Delta posts first quarter loss but expects to break even by June

16 Apr 2021

London (Quantum Commodity Intelligence) - Delta Air Lines posted a net first quarter loss of $1.18 billion Thursday, but expects to break even in June as travel demand rebounds from the Covid-19 slump.

The airline's foray into the refinery sector has weighed on the bottom line, with the 185,000 b/d Trainer plant in Pennsylvania reporting a $125 million operating loss for the first quarter, its worst since Delta acquired the idled refinery from ConocoPhillips and began operating it in late 2012.

Trainer added 23 cts/gal to Delta's adjusted average fuel price in the last three months of 2020, when the refinery reported a loss of $102 million.

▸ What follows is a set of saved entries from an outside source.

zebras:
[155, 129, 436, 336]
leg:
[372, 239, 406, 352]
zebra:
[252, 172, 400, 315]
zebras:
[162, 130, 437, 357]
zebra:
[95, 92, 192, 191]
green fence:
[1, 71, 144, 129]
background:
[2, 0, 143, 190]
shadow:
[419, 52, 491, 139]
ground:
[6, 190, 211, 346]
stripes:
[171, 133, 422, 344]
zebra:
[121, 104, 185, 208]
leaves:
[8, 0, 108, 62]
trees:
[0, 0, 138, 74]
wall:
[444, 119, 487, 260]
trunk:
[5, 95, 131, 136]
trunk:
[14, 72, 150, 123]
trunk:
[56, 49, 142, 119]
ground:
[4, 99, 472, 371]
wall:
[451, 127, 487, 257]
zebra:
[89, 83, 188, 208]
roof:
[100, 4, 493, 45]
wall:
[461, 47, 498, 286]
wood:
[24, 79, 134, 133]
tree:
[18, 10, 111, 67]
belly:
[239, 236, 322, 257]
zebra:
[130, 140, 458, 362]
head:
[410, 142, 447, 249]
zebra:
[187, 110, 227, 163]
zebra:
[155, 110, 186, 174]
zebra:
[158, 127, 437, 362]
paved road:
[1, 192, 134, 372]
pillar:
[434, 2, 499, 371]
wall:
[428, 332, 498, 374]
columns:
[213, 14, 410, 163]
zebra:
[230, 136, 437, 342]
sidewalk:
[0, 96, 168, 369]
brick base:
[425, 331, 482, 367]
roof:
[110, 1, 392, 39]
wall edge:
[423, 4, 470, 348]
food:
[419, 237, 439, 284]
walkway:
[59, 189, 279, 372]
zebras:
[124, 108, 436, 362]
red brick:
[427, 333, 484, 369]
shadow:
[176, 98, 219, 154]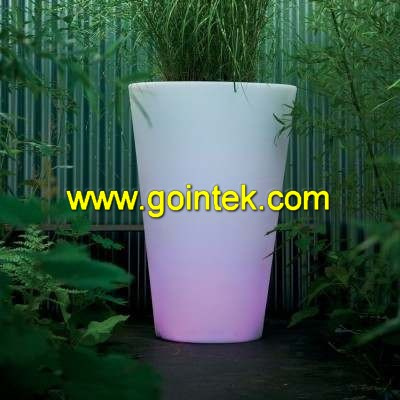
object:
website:
[66, 183, 330, 219]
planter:
[126, 79, 299, 344]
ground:
[63, 317, 400, 399]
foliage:
[44, 0, 294, 83]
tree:
[274, 0, 400, 230]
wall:
[0, 0, 400, 314]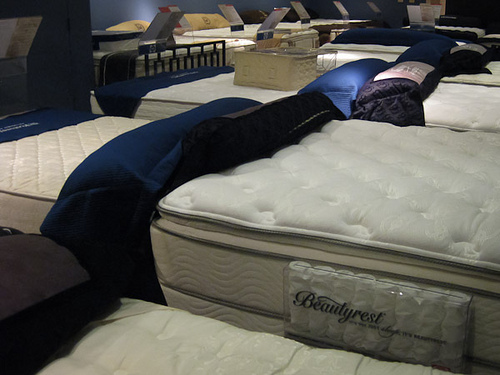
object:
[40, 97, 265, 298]
pillow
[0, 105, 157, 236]
mattress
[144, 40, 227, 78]
headboard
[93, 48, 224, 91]
of mattress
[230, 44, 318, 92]
basket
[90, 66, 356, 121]
mattress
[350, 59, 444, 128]
black pillow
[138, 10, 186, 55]
information sheets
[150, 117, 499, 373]
mattress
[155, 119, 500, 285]
pillow top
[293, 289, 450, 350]
brand name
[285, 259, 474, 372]
coil samples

The refinery is expected to post another loss in the second quarter.

But Delta is upbeat about the rest of the year after passenger bookings doubled in March from January.

The US aviation market is recovering faster than Europe.

Domestic flights in the US were down 29% year-on-year while international traffic was down 42% on April 13, according to data from Eurocontrol.

In Europe, domestic flights were down 67% year-on-year, while international flights were still 67% below.

The aviation market is expected to be the slowest sector to recover from the pandemic, and poor jet fuel demand will drag on the oil complex.

Compared to jet fuel demand of 7.9 million b/d in 2019, aviation fuel consumption will continue to lag by more than 2 million b/d during the first and second quarter this year and will likely remain between 5.4 million b/d and 5.7 million b/d, Energy Aspects forecast earlier this year.